(Consigne):
Pour chaque affirmation, dites par oui ou par non si elle concorde avec l'article sur le CETA ci-dessous, en citant mot pour mot le passage décisif : (a) le CETA est entré en vigueur de façon provisoire il y a un an ; (b) Nicolas Hulot a annoncé son départ du gouvernement début septembre ; (c) l'accord est critiqué pour son manque d'ambition écologique.

Première bougie pour le CETA, les craintes persistent

Un an après son entrée en vigueur provisoire, le CETA, accord commercial entre l'Union européenne et le Canada, produit encore des effets limités, mais reste pour ses opposants le symbole des affres de la mondialisation.

Depuis douze mois, jamais cet accord, décrié pour son manque d'ambition écologique, les risques sanitaires qu'il ferait courir aux consommateurs ou la concurrence déloyale qu'il imposerait aux agriculteurs européens, n'a quitté les radars des ONG et des défenseurs de l'environnement. Quelques minutes à peine après l'annonce, fin août, de son départ soudain du gouvernement, c'est encore entre autres au CETA que l'ex-ministre français de l'Environnement Nicolas Hulot s'en prenait en dénonçant le libéralisme, "modèle dominant". "Je me suis moi- même largement prononcé sur des traités comme le CETA. Et on va en avoir une flopée d'autres...", avait prophétisé M. Hulot.

(Données fournies):
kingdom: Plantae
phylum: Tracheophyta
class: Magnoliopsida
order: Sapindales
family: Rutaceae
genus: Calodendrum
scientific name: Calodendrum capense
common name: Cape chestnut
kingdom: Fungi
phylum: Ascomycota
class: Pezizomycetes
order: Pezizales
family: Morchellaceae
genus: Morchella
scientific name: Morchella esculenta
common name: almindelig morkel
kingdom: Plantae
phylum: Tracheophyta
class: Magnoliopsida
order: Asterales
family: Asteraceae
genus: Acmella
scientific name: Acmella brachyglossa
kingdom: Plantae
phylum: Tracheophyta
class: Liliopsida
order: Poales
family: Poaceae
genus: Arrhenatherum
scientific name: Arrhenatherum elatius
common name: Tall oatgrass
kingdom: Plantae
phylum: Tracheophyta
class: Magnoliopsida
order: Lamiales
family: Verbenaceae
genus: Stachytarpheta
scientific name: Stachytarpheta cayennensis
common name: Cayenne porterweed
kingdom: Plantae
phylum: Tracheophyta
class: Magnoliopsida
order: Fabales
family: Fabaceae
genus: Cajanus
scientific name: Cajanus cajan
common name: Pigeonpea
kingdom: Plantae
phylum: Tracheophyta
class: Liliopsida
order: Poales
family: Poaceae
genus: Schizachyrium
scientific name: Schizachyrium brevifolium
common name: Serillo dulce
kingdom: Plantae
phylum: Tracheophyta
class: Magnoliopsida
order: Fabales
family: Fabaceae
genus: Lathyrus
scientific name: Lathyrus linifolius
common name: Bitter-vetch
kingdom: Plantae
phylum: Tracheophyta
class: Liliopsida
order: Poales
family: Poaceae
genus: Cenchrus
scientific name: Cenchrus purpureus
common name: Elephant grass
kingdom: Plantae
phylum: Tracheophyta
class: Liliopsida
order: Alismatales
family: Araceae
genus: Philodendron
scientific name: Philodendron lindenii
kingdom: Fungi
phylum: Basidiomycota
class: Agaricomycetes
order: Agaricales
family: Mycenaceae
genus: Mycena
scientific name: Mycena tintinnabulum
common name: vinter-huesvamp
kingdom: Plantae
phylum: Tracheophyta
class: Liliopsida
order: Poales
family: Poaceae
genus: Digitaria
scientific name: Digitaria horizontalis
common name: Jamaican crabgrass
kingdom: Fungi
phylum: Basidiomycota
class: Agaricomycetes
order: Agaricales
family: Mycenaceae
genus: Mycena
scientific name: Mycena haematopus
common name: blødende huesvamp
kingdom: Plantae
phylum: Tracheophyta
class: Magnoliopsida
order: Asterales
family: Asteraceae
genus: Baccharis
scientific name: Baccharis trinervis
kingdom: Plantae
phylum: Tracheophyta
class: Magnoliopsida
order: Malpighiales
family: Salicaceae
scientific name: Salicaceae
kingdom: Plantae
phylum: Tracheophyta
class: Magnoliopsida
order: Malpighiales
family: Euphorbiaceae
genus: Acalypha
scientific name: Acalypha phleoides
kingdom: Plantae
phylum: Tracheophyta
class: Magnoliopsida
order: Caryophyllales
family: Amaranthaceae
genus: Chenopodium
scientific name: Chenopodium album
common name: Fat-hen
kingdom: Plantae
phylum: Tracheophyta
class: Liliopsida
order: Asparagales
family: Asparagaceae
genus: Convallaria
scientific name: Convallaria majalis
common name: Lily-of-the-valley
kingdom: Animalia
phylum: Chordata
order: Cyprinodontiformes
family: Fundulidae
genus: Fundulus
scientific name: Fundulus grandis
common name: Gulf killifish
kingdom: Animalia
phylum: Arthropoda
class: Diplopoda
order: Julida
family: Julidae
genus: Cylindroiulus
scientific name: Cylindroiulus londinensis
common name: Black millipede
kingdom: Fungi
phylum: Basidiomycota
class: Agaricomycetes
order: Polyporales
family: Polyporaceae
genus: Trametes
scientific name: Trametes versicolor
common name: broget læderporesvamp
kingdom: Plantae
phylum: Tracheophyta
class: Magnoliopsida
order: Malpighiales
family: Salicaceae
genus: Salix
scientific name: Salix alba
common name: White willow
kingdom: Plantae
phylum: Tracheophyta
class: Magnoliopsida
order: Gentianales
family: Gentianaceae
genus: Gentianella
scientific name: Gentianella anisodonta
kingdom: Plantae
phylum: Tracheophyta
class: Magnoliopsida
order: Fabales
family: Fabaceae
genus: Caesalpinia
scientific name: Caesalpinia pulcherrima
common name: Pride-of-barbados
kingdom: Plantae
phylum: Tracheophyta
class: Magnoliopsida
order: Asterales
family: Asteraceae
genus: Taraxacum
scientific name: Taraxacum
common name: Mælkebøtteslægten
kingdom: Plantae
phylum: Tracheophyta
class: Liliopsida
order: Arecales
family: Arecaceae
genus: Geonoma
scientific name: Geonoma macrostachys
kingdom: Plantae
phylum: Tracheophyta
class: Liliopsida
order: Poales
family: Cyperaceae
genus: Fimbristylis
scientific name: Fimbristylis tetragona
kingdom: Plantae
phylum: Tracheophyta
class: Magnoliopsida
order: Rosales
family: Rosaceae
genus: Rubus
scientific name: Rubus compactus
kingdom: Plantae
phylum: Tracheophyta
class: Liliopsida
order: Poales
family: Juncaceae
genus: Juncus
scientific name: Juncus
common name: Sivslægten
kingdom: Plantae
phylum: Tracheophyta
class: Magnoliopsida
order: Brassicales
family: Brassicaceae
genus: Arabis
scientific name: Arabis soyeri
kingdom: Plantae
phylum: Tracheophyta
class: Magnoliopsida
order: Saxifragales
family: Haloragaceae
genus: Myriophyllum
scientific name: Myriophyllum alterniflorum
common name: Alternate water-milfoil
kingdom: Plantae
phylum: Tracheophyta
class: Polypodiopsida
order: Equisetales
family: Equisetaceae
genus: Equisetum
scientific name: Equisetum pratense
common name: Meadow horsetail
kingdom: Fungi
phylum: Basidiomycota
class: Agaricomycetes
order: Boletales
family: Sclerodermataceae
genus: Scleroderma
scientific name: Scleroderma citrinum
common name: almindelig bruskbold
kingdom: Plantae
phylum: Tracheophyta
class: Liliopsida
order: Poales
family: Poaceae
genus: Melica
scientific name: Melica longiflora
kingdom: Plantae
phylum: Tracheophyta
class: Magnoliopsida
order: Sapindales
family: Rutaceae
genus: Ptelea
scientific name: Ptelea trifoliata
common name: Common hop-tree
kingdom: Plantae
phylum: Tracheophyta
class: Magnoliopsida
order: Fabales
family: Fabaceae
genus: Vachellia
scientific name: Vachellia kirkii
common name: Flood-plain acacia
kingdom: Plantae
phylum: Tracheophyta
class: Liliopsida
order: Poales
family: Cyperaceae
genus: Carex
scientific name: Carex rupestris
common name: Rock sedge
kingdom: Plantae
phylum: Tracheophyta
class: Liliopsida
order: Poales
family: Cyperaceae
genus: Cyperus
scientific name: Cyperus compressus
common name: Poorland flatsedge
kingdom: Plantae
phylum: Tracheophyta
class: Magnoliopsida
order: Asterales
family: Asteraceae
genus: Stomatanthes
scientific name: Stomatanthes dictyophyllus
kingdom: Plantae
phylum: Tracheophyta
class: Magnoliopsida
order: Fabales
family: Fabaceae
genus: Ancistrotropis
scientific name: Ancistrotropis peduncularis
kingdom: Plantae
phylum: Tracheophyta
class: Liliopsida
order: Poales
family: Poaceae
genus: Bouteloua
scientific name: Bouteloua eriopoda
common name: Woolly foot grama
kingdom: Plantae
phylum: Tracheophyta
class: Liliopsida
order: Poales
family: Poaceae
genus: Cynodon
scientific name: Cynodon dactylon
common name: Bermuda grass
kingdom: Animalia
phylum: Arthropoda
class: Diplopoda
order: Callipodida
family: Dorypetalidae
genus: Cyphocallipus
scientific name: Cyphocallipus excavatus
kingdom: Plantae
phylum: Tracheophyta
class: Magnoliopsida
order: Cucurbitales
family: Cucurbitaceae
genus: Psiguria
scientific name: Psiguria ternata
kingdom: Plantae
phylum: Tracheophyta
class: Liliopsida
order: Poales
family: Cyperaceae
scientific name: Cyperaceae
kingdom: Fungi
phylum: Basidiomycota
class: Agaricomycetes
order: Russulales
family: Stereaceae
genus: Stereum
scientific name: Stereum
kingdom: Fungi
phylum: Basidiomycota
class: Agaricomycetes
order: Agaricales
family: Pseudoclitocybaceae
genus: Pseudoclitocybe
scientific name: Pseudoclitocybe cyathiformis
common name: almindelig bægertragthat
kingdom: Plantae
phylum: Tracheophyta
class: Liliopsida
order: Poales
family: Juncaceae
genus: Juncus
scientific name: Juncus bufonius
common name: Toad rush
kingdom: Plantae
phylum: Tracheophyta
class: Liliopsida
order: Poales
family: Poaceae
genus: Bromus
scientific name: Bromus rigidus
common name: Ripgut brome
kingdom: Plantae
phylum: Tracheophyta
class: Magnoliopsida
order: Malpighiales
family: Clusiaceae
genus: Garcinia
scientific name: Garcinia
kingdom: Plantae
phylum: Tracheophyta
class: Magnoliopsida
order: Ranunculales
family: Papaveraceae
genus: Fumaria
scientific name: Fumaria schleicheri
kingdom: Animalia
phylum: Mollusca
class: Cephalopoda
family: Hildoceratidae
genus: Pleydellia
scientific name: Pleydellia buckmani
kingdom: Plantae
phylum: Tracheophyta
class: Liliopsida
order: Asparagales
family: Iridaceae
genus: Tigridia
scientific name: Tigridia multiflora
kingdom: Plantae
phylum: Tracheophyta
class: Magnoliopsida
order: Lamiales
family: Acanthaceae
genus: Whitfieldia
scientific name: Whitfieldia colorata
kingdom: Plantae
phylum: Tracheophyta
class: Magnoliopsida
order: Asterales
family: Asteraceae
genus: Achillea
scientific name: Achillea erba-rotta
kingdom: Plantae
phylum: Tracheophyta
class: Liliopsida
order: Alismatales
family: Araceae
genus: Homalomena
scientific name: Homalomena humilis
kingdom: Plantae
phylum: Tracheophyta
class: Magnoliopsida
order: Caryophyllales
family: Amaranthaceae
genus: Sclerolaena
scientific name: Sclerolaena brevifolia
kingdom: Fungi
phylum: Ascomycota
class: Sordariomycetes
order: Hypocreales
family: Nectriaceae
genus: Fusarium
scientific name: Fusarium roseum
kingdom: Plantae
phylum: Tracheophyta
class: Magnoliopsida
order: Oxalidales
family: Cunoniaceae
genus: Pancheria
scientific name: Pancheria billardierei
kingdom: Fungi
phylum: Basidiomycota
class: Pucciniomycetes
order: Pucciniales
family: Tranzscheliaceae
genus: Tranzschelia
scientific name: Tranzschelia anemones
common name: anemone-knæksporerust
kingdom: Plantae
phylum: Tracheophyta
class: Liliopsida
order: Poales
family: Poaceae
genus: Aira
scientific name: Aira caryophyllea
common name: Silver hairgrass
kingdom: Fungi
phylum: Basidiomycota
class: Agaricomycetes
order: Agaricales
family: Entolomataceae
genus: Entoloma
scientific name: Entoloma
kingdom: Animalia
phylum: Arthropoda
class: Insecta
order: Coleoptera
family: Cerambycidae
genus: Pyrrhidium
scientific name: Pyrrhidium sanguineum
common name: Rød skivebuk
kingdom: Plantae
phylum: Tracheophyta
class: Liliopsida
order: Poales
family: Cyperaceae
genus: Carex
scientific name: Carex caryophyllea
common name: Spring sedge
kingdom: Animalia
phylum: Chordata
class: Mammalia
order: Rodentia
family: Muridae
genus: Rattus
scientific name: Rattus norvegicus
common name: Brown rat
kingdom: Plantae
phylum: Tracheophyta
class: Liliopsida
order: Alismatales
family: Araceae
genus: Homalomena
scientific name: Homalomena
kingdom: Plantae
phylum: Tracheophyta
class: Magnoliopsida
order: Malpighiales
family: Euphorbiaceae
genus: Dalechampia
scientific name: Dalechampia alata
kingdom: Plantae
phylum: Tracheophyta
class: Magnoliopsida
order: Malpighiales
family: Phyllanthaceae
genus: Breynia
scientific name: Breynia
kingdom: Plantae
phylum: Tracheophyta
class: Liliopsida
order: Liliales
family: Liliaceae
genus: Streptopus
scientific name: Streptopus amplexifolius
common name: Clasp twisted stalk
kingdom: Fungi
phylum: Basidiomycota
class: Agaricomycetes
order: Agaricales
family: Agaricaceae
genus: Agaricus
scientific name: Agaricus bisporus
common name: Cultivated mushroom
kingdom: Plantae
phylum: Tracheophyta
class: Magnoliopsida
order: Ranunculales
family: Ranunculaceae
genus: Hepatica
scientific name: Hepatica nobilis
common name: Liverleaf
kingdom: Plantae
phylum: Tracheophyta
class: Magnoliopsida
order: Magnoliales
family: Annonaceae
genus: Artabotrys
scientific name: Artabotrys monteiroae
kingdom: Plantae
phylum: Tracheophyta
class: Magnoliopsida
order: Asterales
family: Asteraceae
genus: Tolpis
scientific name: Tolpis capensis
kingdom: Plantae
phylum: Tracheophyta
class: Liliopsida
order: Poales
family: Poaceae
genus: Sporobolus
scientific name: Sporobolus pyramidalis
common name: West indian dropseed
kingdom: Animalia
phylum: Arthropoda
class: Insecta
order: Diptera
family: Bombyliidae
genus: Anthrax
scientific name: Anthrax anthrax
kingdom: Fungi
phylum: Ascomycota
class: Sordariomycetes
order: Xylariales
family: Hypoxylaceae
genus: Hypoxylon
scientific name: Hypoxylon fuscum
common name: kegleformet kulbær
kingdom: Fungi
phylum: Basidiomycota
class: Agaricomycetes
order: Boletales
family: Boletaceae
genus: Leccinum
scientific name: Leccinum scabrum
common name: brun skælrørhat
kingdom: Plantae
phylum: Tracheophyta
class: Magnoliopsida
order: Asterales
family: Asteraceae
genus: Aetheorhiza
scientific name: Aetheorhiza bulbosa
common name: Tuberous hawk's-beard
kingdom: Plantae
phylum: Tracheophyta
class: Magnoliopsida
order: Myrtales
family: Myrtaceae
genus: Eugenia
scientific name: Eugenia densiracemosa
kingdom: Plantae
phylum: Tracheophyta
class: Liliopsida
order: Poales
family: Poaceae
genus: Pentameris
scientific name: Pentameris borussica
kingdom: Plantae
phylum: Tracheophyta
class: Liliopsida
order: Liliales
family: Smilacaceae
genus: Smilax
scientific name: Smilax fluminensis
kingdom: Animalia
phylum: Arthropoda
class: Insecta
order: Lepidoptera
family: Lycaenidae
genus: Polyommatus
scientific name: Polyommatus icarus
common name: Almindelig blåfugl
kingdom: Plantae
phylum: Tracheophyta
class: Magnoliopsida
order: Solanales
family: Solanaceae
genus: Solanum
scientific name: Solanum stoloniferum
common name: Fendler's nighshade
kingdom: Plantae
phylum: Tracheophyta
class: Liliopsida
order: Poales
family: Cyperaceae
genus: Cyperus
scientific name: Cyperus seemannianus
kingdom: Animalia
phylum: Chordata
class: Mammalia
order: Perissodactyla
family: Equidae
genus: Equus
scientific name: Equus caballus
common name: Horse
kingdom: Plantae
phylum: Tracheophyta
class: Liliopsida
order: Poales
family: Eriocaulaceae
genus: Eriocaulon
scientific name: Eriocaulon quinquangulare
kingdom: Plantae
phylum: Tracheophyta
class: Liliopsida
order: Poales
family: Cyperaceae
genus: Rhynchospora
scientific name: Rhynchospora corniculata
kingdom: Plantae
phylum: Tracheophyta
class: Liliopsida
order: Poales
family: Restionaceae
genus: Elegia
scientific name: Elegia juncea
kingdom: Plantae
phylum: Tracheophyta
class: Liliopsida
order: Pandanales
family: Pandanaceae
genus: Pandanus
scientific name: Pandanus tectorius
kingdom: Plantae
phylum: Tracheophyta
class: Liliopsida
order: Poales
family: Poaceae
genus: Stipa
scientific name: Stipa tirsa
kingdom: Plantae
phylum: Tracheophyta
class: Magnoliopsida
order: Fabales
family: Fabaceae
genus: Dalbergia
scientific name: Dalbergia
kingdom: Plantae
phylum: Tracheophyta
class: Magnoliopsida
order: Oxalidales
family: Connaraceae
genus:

(Résultat de l'exercice):
(a) Oui : « Un an après son entrée en vigueur provisoire ».
(b) Non : « Quelques minutes à peine après l'annonce, fin août, de son départ soudain du gouvernement ».
(c) Oui : « décrié pour son manque d'ambition écologique ».